High-T_c superconductivity induced by doping rare earth elements into CaFeAsF

TL;DR

Doping rare earth elements into CaFeAsF induces high-temperature superconductivity, with critical temperatures reaching over 50 K, confirmed by resistivity and magnetization measurements, and associated with electron doping evidenced by Hall effect data.

Contribution

This study demonstrates that rare earth doping into CaFeAsF induces high-T_c superconductivity and provides detailed characterization of the structural and electronic changes involved.

Findings

Superconductivity observed at 57.4 K in Nd-doped samples.

Superconductivity observed at 52.8 K in Pr-doped samples.

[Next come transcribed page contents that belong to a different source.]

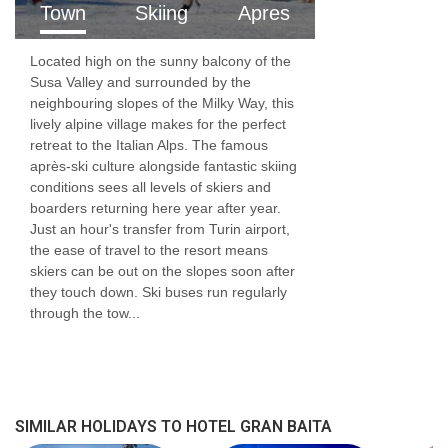
Town
Skiing
Apres
Located high on the sunny balcony of the
Susa Valley and surrounded by the
neighbouring slopes of the Milky Way, this
lively alpine village makes for the perfect
retreat to the Italian Alps. The famous
après-ski culture alongside fantastic skiing
conditions sees all levels of skiers and
boarders returning here year after year.
Just an hour's transfer from Turin airport,
the ease of travel to the resort means
skiers can be out on the slopes soon after
they touch down. Ski buses run regularly
through the tow...
SIMILAR HOLIDAYS TO HOTEL GRAN BAITA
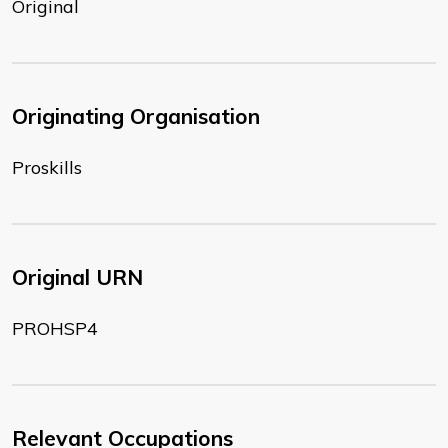
Original
Originating Organisation
Proskills
Original URN
PROHSP4
Relevant Occupations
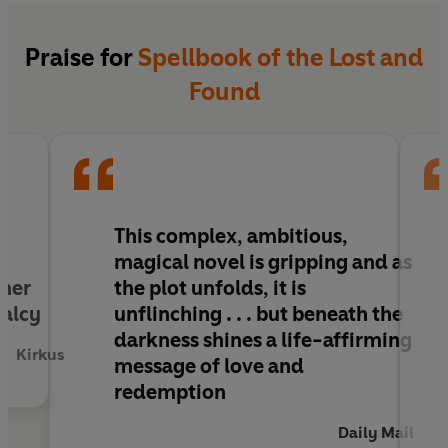
everything right. Unless it’s leading them
towards secrets that were never meant to be
found . . .
Praise for
Spellbook of the Lost and
Found
This complex, ambitious,
magical novel is gripping and as
 her
the plot unfolds, it is
malcy
unflinching . . . but beneath the
darkness shines a life-affirming
Kirkus
message of love and
redemption
Daily Mail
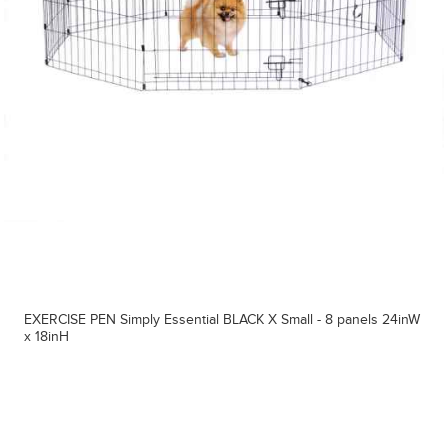
EXERCISE PEN Simply Essential BLACK X Small - 8 panels 24inW
x 18inH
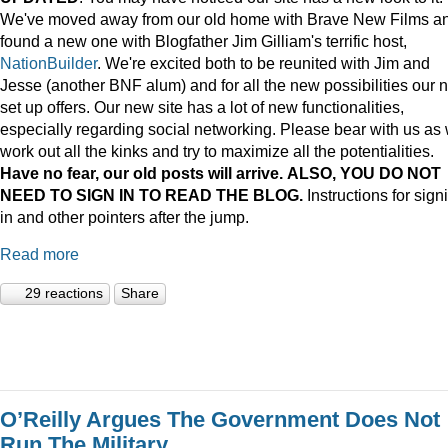
We've moved away from our old home with Brave New Films a
found a new one with Blogfather Jim Gilliam's terrific host,
NationBuilder
. We're excited both to be reunited with Jim and
Jesse (another BNF alum) and for all the new possibilities our 
set up offers. Our new site has a lot of new functionalities,
especially regarding social networking. Please bear with us as
work out all the kinks and try to maximize all the potentialities.
Have no fear, our old posts will arrive. ALSO, YOU DO NOT
NEED TO SIGN IN TO READ THE BLOG.
Instructions for sign
in and other pointers after the jump.
Read more
29 reactions
Share
O’Reilly Argues The Government Does Not
Run The Military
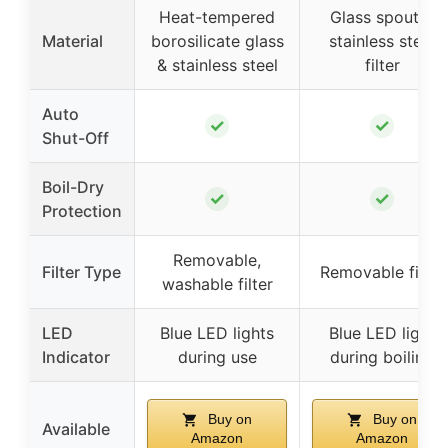
Heat-tempered
Glass spout &
Material
borosilicate glass
stainless steel
& stainless steel
filter
Auto
✓
✓
Shut-Off
Boil-Dry
✓
✓
Protection
Removable,
Filter Type
Removable filter
washable filter
LED
Blue LED lights
Blue LED light
Indicator
during use
during boiling
Buy on
Buy on
Available
Amazon
Amazon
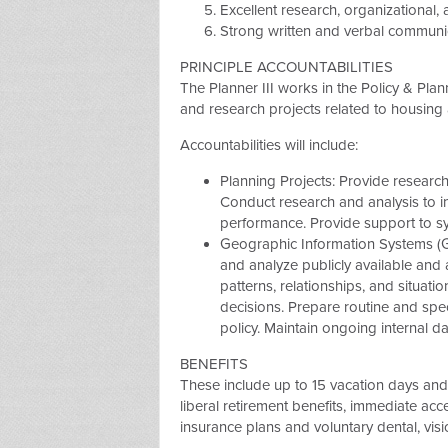
Excellent research, organizational, an
Strong written and verbal communica
PRINCIPLE ACCOUNTABILITIES
The Planner III works in the Policy & Pla
and research projects related to housin
Accountabilities will include:
Planning Projects: Provide research
Conduct research and analysis to i
performance. Provide support to sy
Geographic Information Systems (G
and analyze publicly available and 
patterns, relationships, and situat
decisions. Prepare routine and sp
policy. Maintain ongoing internal d
BENEFITS
These include up to 15 vacation days and 
liberal retirement benefits, immediate acce
insurance plans and voluntary dental, vis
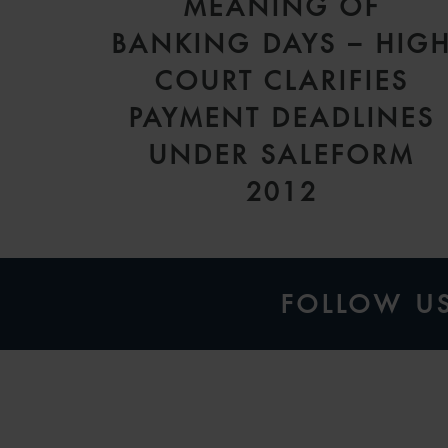
MEANING OF
BANKING DAYS – HIG
COURT CLARIFIES
PAYMENT DEADLINES
UNDER SALEFORM
2012
FOLLOW U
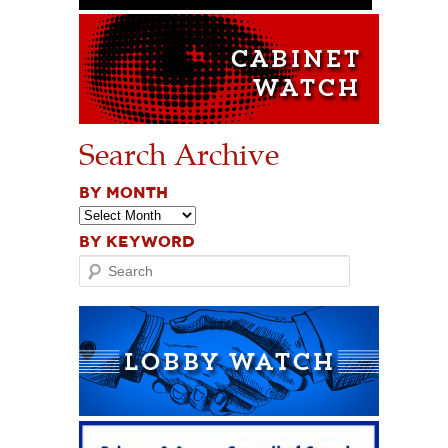
Search Archive
BY MONTH
BY KEYWORD
Search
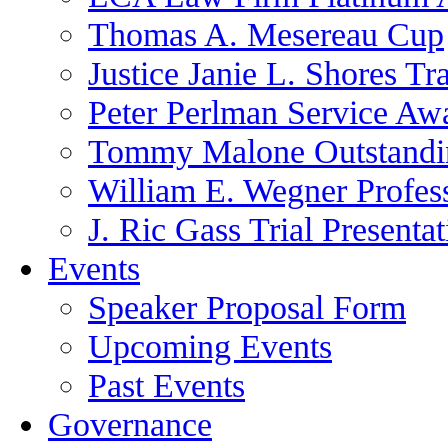
Thomas A. Mesereau Cup
Justice Janie L. Shores Tr
Peter Perlman Service Aw
Tommy Malone Outstandin
William E. Wegner Profes
J. Ric Gass Trial Presenta
Events
Speaker Proposal Form
Upcoming Events
Past Events
Governance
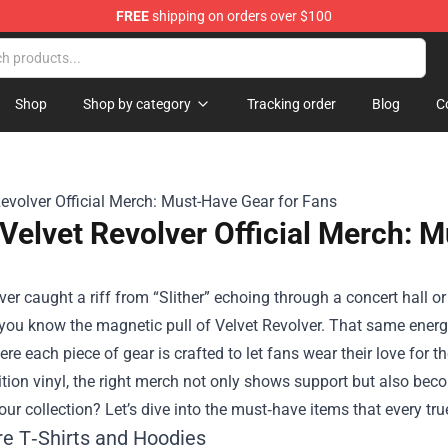
FREE
shipping on orders over $100
handise Store
Shop
Shop by category
Tracking order
Blog
C
Velvet Revolver Official Merch: 
ever caught a riff from “Slither” echoing through a concert hall o
you know the magnetic pull of Velvet Revolver. That same energy
ere each piece of gear is crafted to let fans wear their love for
ition vinyl, the right merch not only shows support but also beco
ur collection? Let’s dive into the must‑have items that every tr
re T‑Shirts and Hoodies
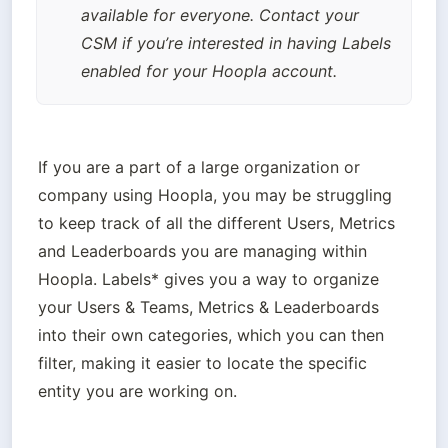
available for everyone. Contact your 
CSM if you’re interested in having Labels 
enabled for your Hoopla account.
If you are a part of a large organization or 
company using Hoopla, you may be struggling 
to keep track of all the different Users, Metrics 
and Leaderboards you are managing within 
Hoopla. Labels* gives you a way to organize 
your Users & Teams, Metrics & Leaderboards 
into their own categories, which you can then 
filter, making it easier to locate the specific 
entity you are working on.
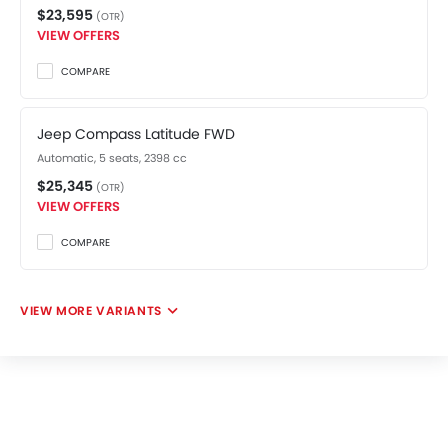
$23,595
(OTR)
VIEW OFFERS
COMPARE
Jeep Compass Latitude FWD
Automatic, 5 seats, 2398 cc
$25,345
(OTR)
VIEW OFFERS
COMPARE
VIEW MORE VARIANTS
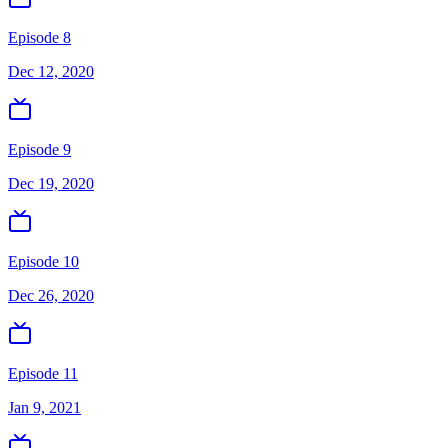
Episode 8
Dec 12, 2020
Episode 9
Dec 19, 2020
Episode 10
Dec 26, 2020
Episode 11
Jan 9, 2021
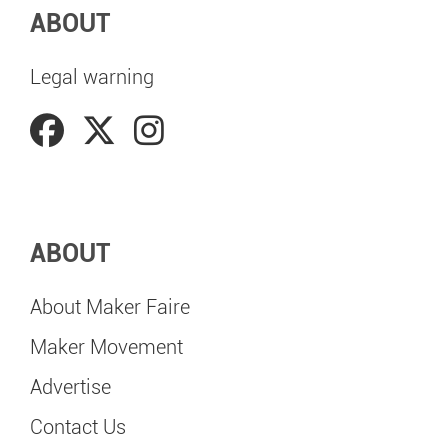
ABOUT
Legal warning
ABOUT
About Maker Faire
Maker Movement
Advertise
Contact Us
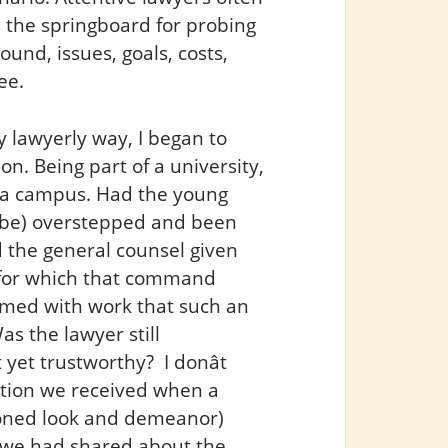
s the springboard for probing
und, issues, goals, costs,
ee.
 lawyerly way, I began to
. Being part of a university,
on a campus. Had the young
o be) overstepped and been
d the general counsel given
on for which that command
med with work that such an
as the lawyer still
et trustworthy? I donât
ation we received when a
soned look and demeanor)
t we had shared about the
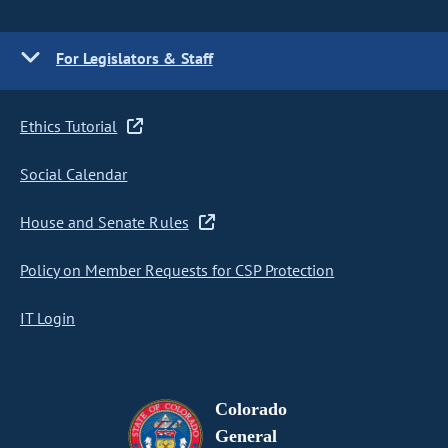
For Legislators & Staff
Ethics Tutorial
Social Calendar
House and Senate Rules
Policy on Member Requests for CSP Protection
IT Login
Colorado
General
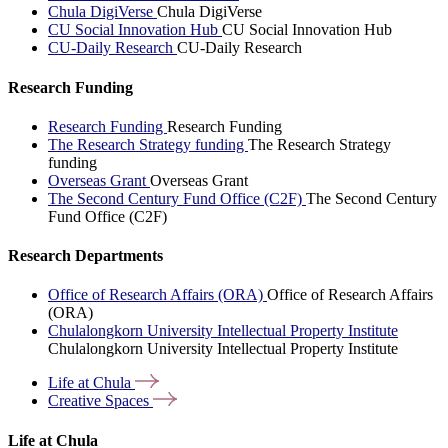
Chula DigiVerse
Chula DigiVerse
CU Social Innovation Hub
CU Social Innovation Hub
CU-Daily Research
CU-Daily Research
Research Funding
Research Funding
Research Funding
The Research Strategy funding
The Research Strategy
funding
Overseas Grant
Overseas Grant
The Second Century Fund Office (C2F)
The Second Century
Fund Office (C2F)
Research Departments
Office of Research Affairs (ORA)
Office of Research Affairs
(ORA)
Chulalongkorn University Intellectual Property Institute
Chulalongkorn University Intellectual Property Institute
Life at
Chula
Creative
Spaces
Life at Chula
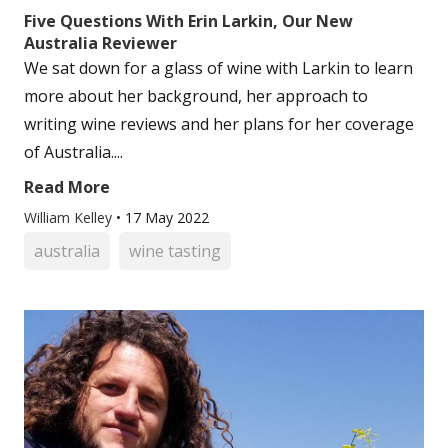
Five Questions With Erin Larkin, Our New
Australia Reviewer
We sat down for a glass of wine with Larkin to learn
more about her background, her approach to
writing wine reviews and her plans for her coverage
of Australia....
Read More
William Kelley
•
17 May 2022
australia
wine tasting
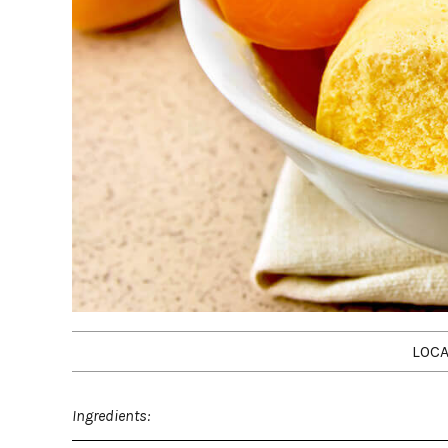
LOCA
Ingredients:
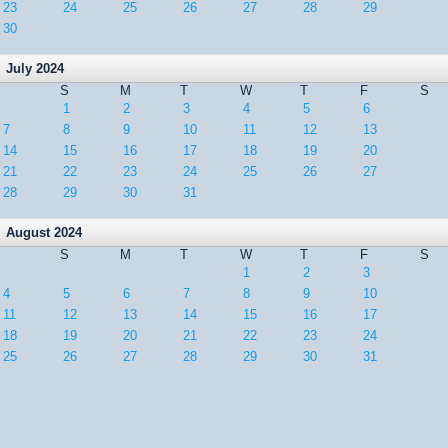
23
24
25
26
27
28
29
30
July 2024
S
M
T
W
T
F
S
1
2
3
4
5
6
7
8
9
10
11
12
13
14
15
16
17
18
19
20
21
22
23
24
25
26
27
28
29
30
31
August 2024
S
M
T
W
T
F
S
1
2
3
4
5
6
7
8
9
10
11
12
13
14
15
16
17
18
19
20
21
22
23
24
25
26
27
28
29
30
31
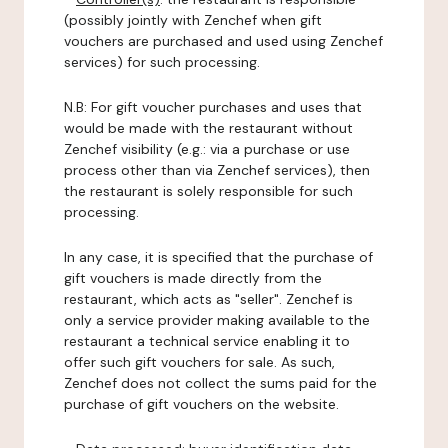
(possibly jointly with Zenchef when gift
vouchers are purchased and used using Zenchef
services) for such processing.
N.B: For gift voucher purchases and uses that
would be made with the restaurant without
Zenchef visibility (e.g.: via a purchase or use
process other than via Zenchef services), then
the restaurant is solely responsible for such
processing.
In any case, it is specified that the purchase of
gift vouchers is made directly from the
restaurant, which acts as "seller". Zenchef is
only a service provider making available to the
restaurant a technical service enabling it to
offer such gift vouchers for sale. As such,
Zenchef does not collect the sums paid for the
purchase of gift vouchers on the website.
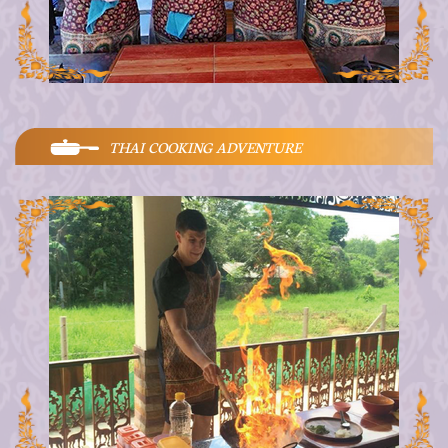
THAI COOKING ADVENTURE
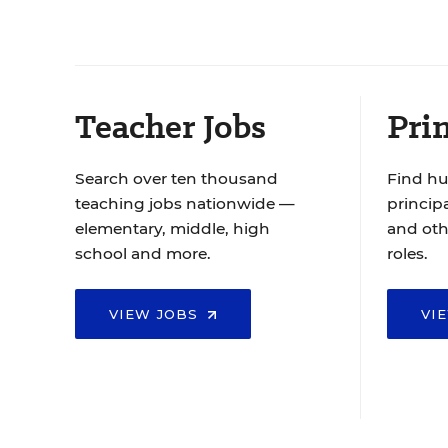
Teacher Jobs
Prin
Search over ten thousand
Find hu
teaching jobs nationwide —
principa
elementary, middle, high
and oth
school and more.
roles.
VIEW JOBS
VI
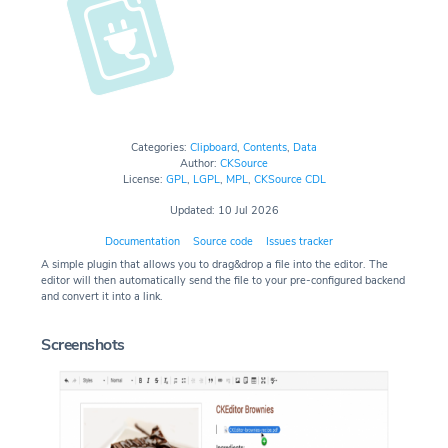
Categories:
Clipboard
,
Contents
,
Data
Author:
CKSource
License:
GPL
,
LGPL
,
MPL
,
CKSource CDL
Updated: 10 Jul 2026
Documentation
Source code
Issues tracker
A simple plugin that allows you to drag&drop a file into the editor. The
editor will then automatically send the file to your pre-configured backend
and convert it into a link.
Screenshots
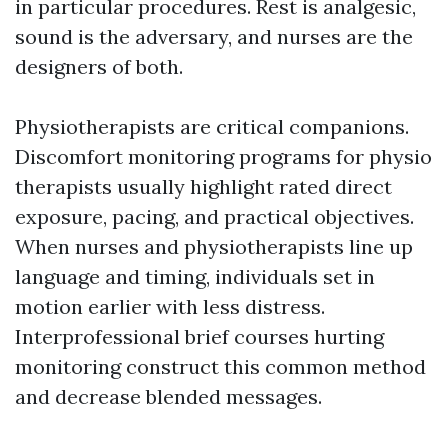
in particular procedures. Rest is analgesic,
sound is the adversary, and nurses are the
designers of both.
Physiotherapists are critical companions.
Discomfort monitoring programs for physio
therapists usually highlight rated direct
exposure, pacing, and practical objectives.
When nurses and physiotherapists line up
language and timing, individuals set in
motion earlier with less distress.
Interprofessional brief courses hurting
monitoring construct this common method
and decrease blended messages.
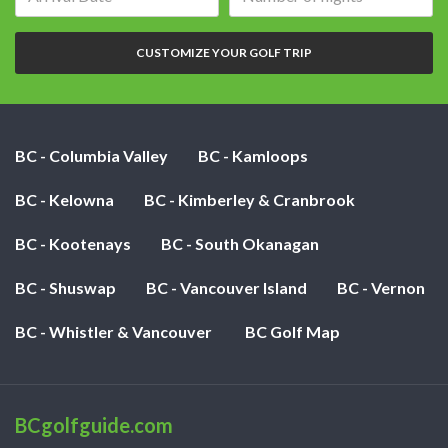
date:
of
nights:
CUSTOMIZE YOUR GOLF TRIP
BC - Columbia Valley
BC - Kamloops
BC - Kelowna
BC - Kimberley & Cranbrook
BC - Kootenays
BC - South Okanagan
BC - Shuswap
BC - Vancouver Island
BC - Vernon
BC - Whistler & Vancouver
BC Golf Map
BCgolfguide.com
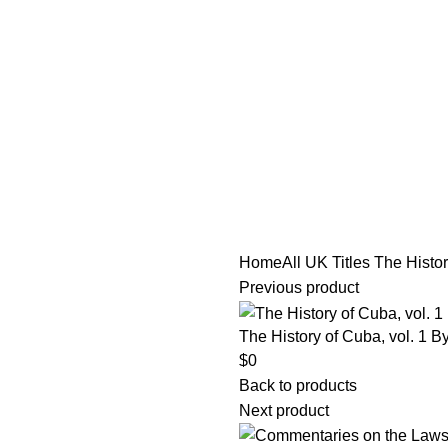
tle/Membership Codes
FAQs
Send Note To Us
Home
All UK Titles
The Histor
Previous product
The History of Cuba, vol. 1 B
$
0
Back to products
Next product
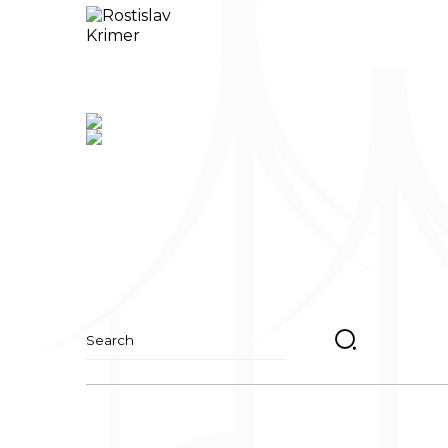
Suchen
nach:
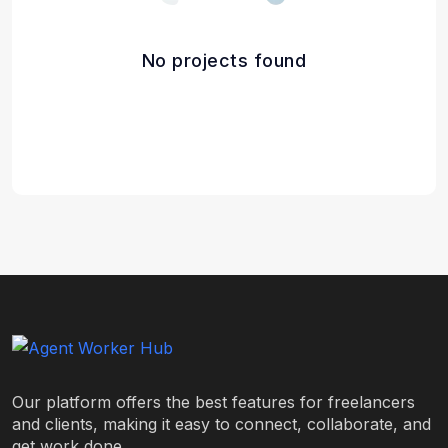
No projects found
Our platform offers the best features for freelancers
and clients, making it easy to connect, collaborate, and
get work done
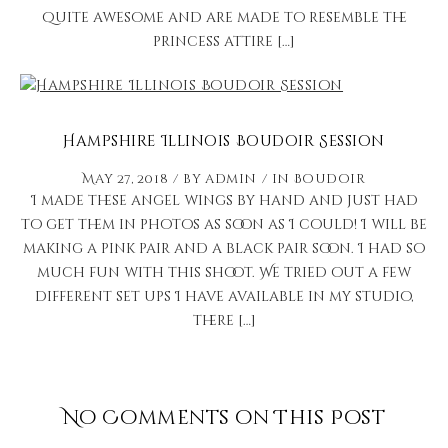
quite awesome and are made to resemble the
princess attire […]
Hampshire Illinois Boudoir Session
May 27, 2018
by
admin
in
Boudoir
I made these angel wings by hand and just had
to get them in photos as soon as I could! I will be
making a pink pair and a black pair soon. I had so
much fun with this shoot. We tried out a few
different set ups I have available in my studio,
there […]
No Comments on This Post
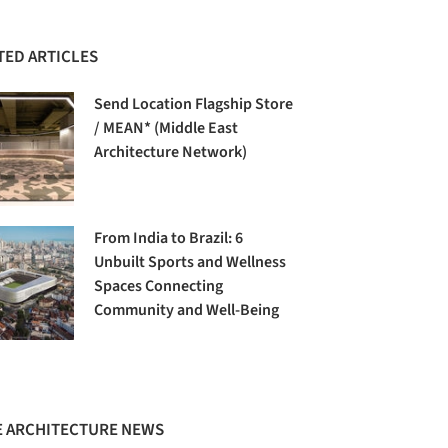
TED ARTICLES
Send Location Flagship Store
/ MEAN* (Middle East
Architecture Network)
From India to Brazil: 6
Unbuilt Sports and Wellness
Spaces Connecting
Community and Well-Being
 ARCHITECTURE NEWS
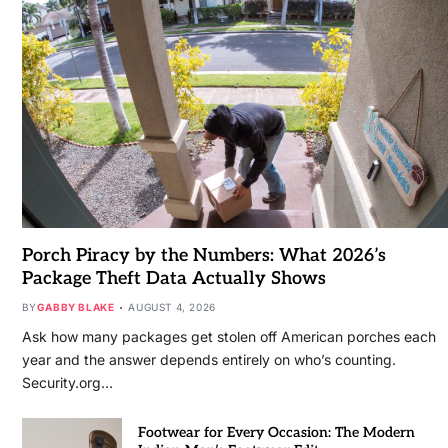
Porch Piracy by the Numbers: What 2026’s
Package Theft Data Actually Shows
BY
GABBY BLAKE
AUGUST 4, 2026
Ask how many packages get stolen off American porches each
year and the answer depends entirely on who’s counting.
Security.org…
Footwear for Every Occasion: The Modern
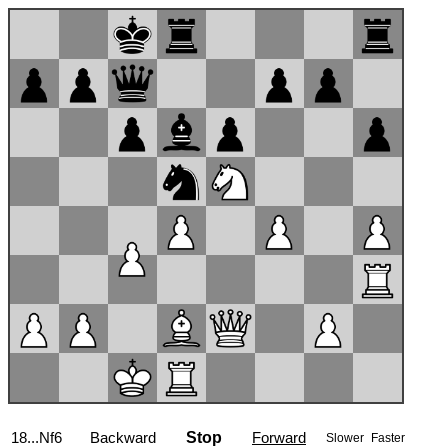
18...Nf6
Backward
Stop
Forward
Slower
Faster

Hall effect measurements indicate electron doping from rare earth elements.

Abstract

We have successfully synthesized the fluoride-arsenide compounds Ca$_{1-x}$RE$_x$FeAsF (RE=Nd, Pr; x=0, 0.6). The x-ray powder diffraction confirmed that the main phases of our samples are Ca$_{1-x}$RE$_x$FeAsF with the ZrCuSiAs structure. By measuring resistivity, superconductivity was observed at 57.4 K in Nd-doped and 52.8 K in Pr-doped samples with x=0.6. Bulk superconductivity was also proved by the DC magnetization measurements in both samples. Hall effect measurements revealed hole-like charge carriers in the parent compound CaFeAsF with a clear resistivity anomaly below 118 K, while the Hall coefficient $R_H$ in the normal state is negative for the superconducting samples Ca$_{0.4}$Nd$_{0.6}$FeAsF and Ca$_{0.4}$Pr$_{0.6}$FeAsF. This indicates that the rare earth element doping introduces electrons into CaFeAsF which induces the high temperature superconductivity.